Here’s a perfect example of where the press corps’ obsession with “even-handedness” has led us: Reporters stretching to argue that both sides are behaving comparably, when the facts just don’t support that.
No, this isn’t about Swift Boats (although coverage of that story has suffered from the same phenomenon.) Instead, we were pointed by a reader to a Washington Post piece that appeared yesterday, in which Paul Farhi wrote:
Thanks to some nifty Internet technology, the campaigns of President Bush and John F. Kerry are making it easy for their supporters to pass off the campaigns’ talking points as just another concerned citizen’s opinion. Pro-Bush or pro-Kerry letters bearing identical language are flooding letters-to-the-editor columns.
Sounds like a neat catch. First Farhi lays out the Bush campaign’s shenanigans, detailing how letters containing identical phrasing that praised the president’s economic policies recently appeared in about 20 daily newspapers across the country. The letters were generated, Farhi reports, by a “cut-and-paste” form on the Bush campaign website.
So has Kerry’s campaign been putting out similar “propaganda”, as The Post labels it? Not quite. The Kerry website urges volunteers to write letters-to-the-editor, and offers tips and “talking points,” but nowhere does it provide actual letters for volunteers to cut-and-paste. Or, if it does, Farhi offers no examples of “pro-Kerry letters bearing identical language flooding letters-to-the-editor columns,” as promised.
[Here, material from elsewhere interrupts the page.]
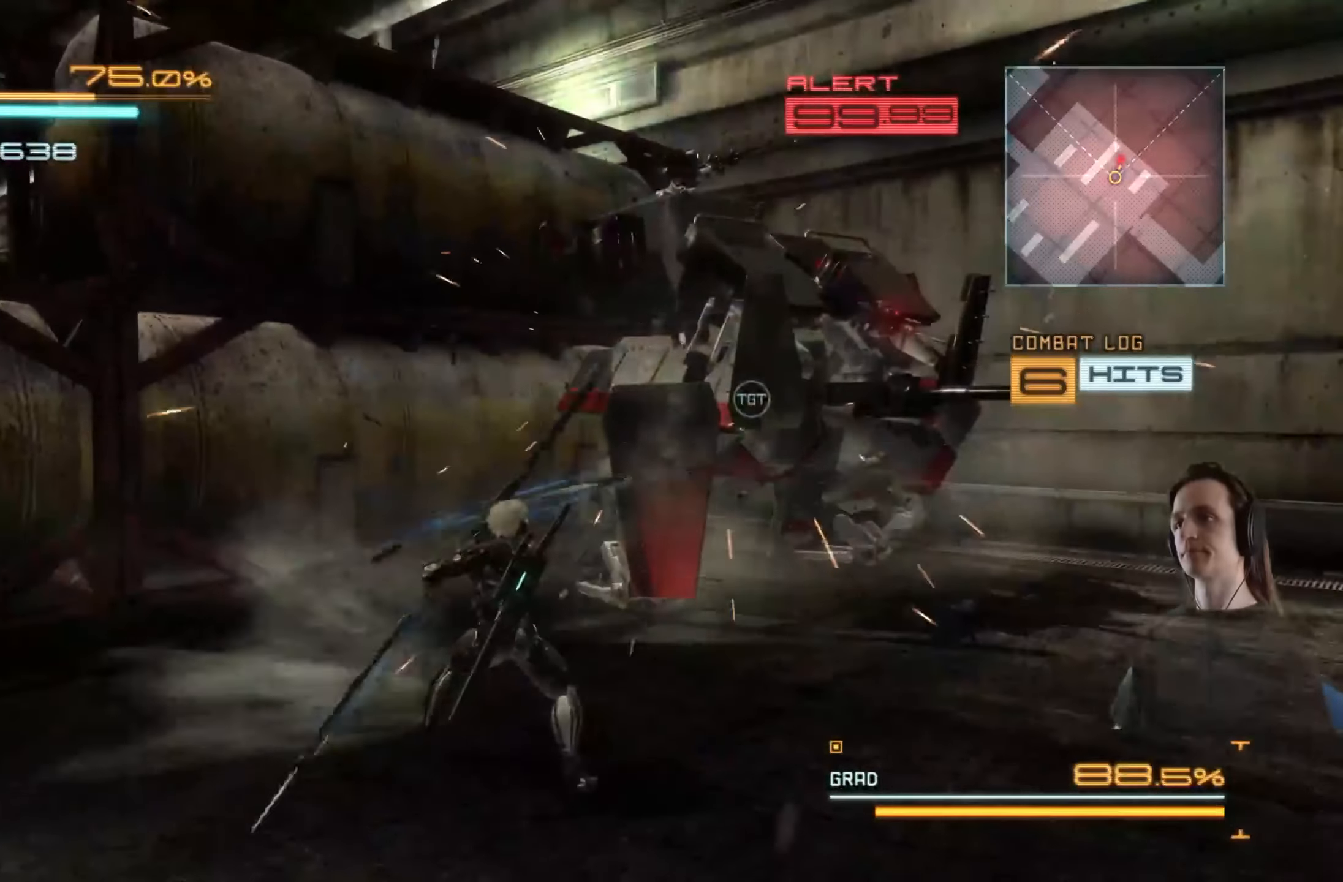
{"buttons": ["A", "X", "R2"], "left_stick": "up", "right_stick": "center", "events": [[66, "Y", "up"], [216, "X", "down"], [250, "R2", "down"], [300, "R2", "up"], [316, "X", "up"], [416, "R2", "down"], [416, "X", "down"], [433, "A", "down"]]}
Instead, he gives us the following example: A Kerry supporter wrote a letter that starts off, “In his inaugural address, President Bush called on Americans … to improve their communities and touch the lives of their neighbors,” — a phrase taken from the Bush campaign’s site. The letter then reverses course, asking, “But what has he actually done? … His unprecedented commitment to violating international law and human rights is without precedent.”
It’s absurd to equate this letter — which expresses its own point of view by deliberately attaching a new and opposite significance to the Bush campaign’s words — with the cut-and-paste tactics used by the Bush campaign.
Whether the issue is trifling, as in this case, or genuinely important, too many reporters continue to live in fear of appearing to take sides — of writing “He does; she doesn’t,” even when that is the case.